:: DOCUMENT TEXT ::
Publisher of Bible Study Materials

Way of Life Bible College
A Visit To The World’s Biggest Church
Updated November 7, 2003 (first published November 4, 2003)
David Cloud, Way of Life Literature, P.O. Box 610368, Port Huron, MI 48061
866-295-4143,
fbns@wayoflife.org
On Sunday morning, October 19, 2003, I attended two services at the Yoido Full Gospel Church in Seoul, Korea. This is the largest church in the world, claiming more than 850,000 members, and is pastored by David Yonggi Cho. (In the early 1990s, Cho changed his name from Paul to David. He claimed that God instructed him to do this.)

:: TASK REQUIREMENTS ::
(a) Answer these about the church visit article:
(i) On what date was it first published?
(ii) What city appears in its mailing address?
(iii) How many members does the church claim?
(b) Please rewrite the church visit article from "Way of Life Bible" to "to do this.)", swapping "Seoul" for "Busan".
(c) Pick up the church visit article after its final sentence and keep writing it.
You won't need the listing to complete any of this.

:: RECORDS SHOWN ::
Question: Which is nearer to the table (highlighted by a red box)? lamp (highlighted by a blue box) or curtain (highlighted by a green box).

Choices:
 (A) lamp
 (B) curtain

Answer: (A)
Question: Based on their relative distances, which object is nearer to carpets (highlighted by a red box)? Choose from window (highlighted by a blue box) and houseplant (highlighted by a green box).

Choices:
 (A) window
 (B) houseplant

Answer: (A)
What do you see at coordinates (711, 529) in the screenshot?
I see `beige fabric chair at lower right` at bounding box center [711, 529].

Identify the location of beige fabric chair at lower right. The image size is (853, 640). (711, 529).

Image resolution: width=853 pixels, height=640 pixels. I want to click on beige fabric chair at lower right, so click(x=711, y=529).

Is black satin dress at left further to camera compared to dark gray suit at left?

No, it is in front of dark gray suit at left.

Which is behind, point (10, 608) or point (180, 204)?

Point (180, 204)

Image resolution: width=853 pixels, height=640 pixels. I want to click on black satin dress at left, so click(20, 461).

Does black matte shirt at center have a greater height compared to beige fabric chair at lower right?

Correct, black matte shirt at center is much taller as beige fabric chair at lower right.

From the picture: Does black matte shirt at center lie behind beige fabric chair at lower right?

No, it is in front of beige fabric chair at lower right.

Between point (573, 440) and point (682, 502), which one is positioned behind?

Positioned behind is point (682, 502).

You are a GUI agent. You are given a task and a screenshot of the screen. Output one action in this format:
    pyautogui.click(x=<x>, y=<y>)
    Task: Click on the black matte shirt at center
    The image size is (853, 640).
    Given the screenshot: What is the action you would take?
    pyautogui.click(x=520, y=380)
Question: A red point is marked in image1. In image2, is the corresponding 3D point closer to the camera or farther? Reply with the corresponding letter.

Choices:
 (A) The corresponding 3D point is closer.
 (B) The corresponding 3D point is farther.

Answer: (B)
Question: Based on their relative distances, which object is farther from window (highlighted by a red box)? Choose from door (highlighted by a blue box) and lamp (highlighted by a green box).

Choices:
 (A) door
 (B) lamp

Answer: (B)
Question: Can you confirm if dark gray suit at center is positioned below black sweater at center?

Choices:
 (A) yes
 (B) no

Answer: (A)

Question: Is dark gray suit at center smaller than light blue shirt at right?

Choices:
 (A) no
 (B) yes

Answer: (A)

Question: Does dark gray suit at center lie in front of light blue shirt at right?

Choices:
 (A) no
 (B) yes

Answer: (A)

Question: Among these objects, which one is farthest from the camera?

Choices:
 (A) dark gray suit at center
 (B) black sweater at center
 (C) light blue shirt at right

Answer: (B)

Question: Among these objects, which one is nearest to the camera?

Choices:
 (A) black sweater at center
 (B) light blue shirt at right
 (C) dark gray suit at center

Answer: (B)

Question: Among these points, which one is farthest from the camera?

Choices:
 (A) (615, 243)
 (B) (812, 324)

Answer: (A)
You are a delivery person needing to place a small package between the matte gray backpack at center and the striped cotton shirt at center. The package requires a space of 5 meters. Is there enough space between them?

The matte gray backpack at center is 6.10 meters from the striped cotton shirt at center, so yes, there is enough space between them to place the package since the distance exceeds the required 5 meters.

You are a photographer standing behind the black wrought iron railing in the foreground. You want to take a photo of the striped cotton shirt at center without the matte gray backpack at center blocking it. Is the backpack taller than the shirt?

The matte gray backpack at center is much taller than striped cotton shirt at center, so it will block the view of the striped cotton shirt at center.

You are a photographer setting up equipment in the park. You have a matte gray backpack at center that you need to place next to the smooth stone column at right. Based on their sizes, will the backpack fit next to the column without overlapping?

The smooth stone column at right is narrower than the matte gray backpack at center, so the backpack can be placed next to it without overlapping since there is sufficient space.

:: THE ANSWERS ::
(a)
(i) November 4, 2003
(ii) Port Huron
(iii) More than 850,000

(b)
Way of Life Bible College
A Visit To The World’s Biggest Church
Updated November 7, 2003 (first published November 4, 2003)
David Cloud, Way of Life Literature, P.O. Box 610368, Port Huron, MI 48061
866-295-4143,
fbns@wayoflife.org
On Sunday morning, October 19, 2003, I attended two services at the Yoido Full Gospel Church in Busan, Korea. This is the largest church in the world, claiming more than 850,000 members, and is pastored by David Yonggi Cho. (In the early 1990s, Cho changed his name from Paul to David. He claimed that God instructed him to do this.)

(c)
There are six Sunday services in the morning and afternoon. I attended the ones at 7 a.m. and 9 a.m. According to one of the English-speaking ushers that cater to foreigners, the church auditorium seats roughly 14,000 people. It was about 2/3 full during at the 7 a.m. service and completely full at 9 a.m. Assuming, then, that there are an average of 12,000 people at each service, that is still only 60,000 who attend regular Sunday services in the main auditorium. I was told that there are services going on at other locations, but they are much smaller. Even assuming that 100,000 or even 150,000 or even 200,000 attend Sunday services, I wonder where the other six or seven hundred thousand are? One or two hundred thousand people is a large crowd, but it is not 850,000. It appears that this church counts members like the average Southern Baptist Church, meaning they count anyone who has ever joined and rarely or ever drop anyone from the rolls for inactivity! The same is true, sadly, for many independent Baptist churches. This is better, of course, than the Roman Catholic Church, which counts every baptized baby as a member. Membership statistics for most churches are meaningless, in fact.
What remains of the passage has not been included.